Von Freibier und Applausraketen

Poetry Slam: Dichter-Wettstreit im ganz großen Stil

„EINS!“ 800 Handpaare klatschen mit voller Lautstärke. „ZWEI!“ Die  dazu gehörenden Beinpaare stampfen auf den Boden. „DREI!“ „DAAAANKEEE!“ ertönt es aus 800 Mündern. Damit zündet die letzte Applausrakete an diesem Abend und Künstler, Moderatoren und Zuschauer verabschieden sich voneinander.
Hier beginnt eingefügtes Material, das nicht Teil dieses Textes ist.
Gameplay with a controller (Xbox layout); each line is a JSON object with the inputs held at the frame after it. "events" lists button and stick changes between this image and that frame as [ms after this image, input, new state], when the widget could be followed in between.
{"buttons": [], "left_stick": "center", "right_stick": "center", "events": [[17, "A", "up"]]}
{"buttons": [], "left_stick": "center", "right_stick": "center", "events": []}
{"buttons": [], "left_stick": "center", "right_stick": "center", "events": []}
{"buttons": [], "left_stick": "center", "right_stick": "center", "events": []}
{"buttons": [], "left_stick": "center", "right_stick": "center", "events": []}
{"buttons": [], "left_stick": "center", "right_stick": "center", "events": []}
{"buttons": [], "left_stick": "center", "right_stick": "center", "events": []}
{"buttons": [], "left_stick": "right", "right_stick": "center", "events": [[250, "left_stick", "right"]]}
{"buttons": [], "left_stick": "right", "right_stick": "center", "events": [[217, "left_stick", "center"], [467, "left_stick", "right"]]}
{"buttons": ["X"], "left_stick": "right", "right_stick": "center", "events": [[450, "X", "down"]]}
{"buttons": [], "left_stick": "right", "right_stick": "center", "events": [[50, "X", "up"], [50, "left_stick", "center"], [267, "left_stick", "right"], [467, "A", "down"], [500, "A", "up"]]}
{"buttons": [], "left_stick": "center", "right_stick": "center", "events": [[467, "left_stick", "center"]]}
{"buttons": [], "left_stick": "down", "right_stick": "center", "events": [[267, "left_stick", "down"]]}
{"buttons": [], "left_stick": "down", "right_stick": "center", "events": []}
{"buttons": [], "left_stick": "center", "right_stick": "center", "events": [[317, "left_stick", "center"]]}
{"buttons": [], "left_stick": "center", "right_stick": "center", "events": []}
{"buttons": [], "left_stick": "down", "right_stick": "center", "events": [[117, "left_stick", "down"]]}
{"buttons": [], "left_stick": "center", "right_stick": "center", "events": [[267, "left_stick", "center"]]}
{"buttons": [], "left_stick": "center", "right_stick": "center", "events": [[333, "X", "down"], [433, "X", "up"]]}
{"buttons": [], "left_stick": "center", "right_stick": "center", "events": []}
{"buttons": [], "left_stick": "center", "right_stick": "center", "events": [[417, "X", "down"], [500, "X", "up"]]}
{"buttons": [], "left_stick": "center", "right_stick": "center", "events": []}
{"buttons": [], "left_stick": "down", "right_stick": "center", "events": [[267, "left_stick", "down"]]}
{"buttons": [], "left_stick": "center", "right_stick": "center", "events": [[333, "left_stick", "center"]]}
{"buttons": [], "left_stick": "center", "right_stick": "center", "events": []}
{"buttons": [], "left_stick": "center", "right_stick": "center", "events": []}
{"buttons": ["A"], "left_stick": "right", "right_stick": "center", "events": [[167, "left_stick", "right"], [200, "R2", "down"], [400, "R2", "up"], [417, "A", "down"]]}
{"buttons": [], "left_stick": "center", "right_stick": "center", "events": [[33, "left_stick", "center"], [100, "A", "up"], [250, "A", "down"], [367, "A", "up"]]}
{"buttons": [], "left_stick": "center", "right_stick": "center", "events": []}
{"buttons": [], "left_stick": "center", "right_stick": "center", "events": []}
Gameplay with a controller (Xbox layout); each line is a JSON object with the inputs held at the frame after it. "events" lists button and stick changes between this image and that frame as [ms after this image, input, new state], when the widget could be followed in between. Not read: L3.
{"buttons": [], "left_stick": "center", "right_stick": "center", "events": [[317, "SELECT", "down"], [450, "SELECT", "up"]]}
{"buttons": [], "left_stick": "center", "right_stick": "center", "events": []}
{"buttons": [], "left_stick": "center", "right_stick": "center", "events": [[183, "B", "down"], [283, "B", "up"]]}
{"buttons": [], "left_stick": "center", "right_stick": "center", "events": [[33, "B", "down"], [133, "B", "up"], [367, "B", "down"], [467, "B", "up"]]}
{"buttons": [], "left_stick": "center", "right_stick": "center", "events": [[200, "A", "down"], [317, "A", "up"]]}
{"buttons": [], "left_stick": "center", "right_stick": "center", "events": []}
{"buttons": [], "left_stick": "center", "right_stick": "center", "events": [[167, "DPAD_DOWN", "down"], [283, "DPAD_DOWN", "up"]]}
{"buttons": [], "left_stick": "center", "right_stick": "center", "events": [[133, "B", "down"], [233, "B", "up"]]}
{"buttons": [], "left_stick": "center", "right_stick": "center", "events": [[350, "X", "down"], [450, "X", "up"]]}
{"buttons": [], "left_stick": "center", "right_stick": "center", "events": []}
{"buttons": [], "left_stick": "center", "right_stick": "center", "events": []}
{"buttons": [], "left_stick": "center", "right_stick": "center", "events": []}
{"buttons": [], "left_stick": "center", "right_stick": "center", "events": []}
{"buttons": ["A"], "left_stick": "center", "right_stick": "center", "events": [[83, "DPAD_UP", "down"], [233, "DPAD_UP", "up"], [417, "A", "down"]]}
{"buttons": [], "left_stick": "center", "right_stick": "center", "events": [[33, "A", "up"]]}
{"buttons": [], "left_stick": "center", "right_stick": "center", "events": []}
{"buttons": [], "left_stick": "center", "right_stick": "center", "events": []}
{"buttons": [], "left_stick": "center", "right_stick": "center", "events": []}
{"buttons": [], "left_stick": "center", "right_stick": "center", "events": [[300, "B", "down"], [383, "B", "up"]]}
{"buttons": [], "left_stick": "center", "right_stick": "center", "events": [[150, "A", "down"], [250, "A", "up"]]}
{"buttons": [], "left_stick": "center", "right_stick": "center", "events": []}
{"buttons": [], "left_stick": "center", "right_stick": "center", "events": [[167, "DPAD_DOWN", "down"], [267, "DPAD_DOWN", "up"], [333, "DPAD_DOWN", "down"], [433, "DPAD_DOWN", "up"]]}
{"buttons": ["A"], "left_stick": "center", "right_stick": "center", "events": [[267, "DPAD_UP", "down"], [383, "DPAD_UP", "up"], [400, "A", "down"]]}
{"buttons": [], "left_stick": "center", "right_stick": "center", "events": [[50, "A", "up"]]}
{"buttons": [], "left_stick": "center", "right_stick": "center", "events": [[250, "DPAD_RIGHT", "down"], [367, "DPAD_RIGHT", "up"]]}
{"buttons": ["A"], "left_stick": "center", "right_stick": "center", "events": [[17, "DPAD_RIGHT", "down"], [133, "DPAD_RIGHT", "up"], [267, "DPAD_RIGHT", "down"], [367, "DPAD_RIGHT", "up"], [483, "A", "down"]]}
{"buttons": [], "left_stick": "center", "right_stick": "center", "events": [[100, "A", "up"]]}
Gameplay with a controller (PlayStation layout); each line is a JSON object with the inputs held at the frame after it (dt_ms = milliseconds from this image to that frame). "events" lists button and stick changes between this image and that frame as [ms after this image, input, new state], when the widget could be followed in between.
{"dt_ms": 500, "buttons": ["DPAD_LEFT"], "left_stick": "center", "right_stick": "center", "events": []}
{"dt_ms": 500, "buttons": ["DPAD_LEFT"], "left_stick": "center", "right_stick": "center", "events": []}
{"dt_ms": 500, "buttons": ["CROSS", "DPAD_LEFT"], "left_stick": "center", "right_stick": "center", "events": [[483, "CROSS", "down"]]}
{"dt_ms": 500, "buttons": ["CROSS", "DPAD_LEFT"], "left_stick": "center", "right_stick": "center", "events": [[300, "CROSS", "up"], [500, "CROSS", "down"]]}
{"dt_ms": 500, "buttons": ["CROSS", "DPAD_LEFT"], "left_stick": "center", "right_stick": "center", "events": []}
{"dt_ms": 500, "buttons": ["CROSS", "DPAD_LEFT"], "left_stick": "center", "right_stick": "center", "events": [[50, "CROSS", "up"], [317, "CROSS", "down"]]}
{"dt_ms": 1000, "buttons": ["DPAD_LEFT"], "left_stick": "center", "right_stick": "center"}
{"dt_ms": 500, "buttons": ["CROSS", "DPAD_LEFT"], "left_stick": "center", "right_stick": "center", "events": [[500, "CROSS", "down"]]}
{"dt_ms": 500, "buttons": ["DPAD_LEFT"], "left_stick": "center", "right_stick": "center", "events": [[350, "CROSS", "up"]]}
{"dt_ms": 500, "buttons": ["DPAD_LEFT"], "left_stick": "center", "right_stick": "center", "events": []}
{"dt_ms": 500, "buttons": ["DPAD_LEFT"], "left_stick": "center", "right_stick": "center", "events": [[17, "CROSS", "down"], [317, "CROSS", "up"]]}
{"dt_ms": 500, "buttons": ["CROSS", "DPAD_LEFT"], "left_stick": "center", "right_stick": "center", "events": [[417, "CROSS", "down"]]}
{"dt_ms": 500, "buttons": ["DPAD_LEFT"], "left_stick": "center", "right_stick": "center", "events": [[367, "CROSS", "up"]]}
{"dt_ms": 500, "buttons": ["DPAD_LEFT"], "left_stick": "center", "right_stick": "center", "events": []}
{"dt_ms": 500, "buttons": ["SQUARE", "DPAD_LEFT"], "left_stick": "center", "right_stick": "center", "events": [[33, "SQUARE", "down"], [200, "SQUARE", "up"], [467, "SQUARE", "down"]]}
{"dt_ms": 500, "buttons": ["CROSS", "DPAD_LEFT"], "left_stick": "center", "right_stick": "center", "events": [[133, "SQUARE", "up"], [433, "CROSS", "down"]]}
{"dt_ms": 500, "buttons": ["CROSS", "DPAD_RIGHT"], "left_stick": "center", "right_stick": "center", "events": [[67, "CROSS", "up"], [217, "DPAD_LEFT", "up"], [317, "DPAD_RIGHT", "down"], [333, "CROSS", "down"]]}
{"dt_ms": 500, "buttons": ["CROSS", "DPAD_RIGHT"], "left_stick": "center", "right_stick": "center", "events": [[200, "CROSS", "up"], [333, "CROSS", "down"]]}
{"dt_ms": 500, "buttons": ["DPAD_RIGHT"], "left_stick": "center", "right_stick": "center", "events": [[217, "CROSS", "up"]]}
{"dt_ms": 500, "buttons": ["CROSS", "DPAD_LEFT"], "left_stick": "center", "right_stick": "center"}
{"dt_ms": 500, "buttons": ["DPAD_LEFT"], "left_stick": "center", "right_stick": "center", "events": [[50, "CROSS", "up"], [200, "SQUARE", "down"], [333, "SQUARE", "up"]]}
Der zweite „Münsteraner Hörsaal Slam“ Ende Mai 2016 füllt den Hörsaal H1 restlos und ist ein voller Erfolg. Jens Kotalla und Marian Heuser haben 800 Studierenden einen Abend voller Gelächter und vielleicht der ein oder anderen Träne beschert.

Das Phänomen Poetry Slam

Comedians füllen die Olympia-Stadien dieser Welt und Bestseller-Autoren sehen ihre Bücher als Filmadaptionen auf großen Leinwänden. Mindestens genauso erfolgreich sind Poetry Slammer. Junge Schreiber, die in einem mehr oder weniger ernst gemeinten Wettbewerb gegen Gleichgesinnte antreten. Ursprünglich aus Amerika kommend hat sich Poetry Slam in Deutschland seit 1996 weit verbreitet. 2015 kamen über 5.000 Zuschauer nach Hamburg und stellten damit einen Weltrekord auf.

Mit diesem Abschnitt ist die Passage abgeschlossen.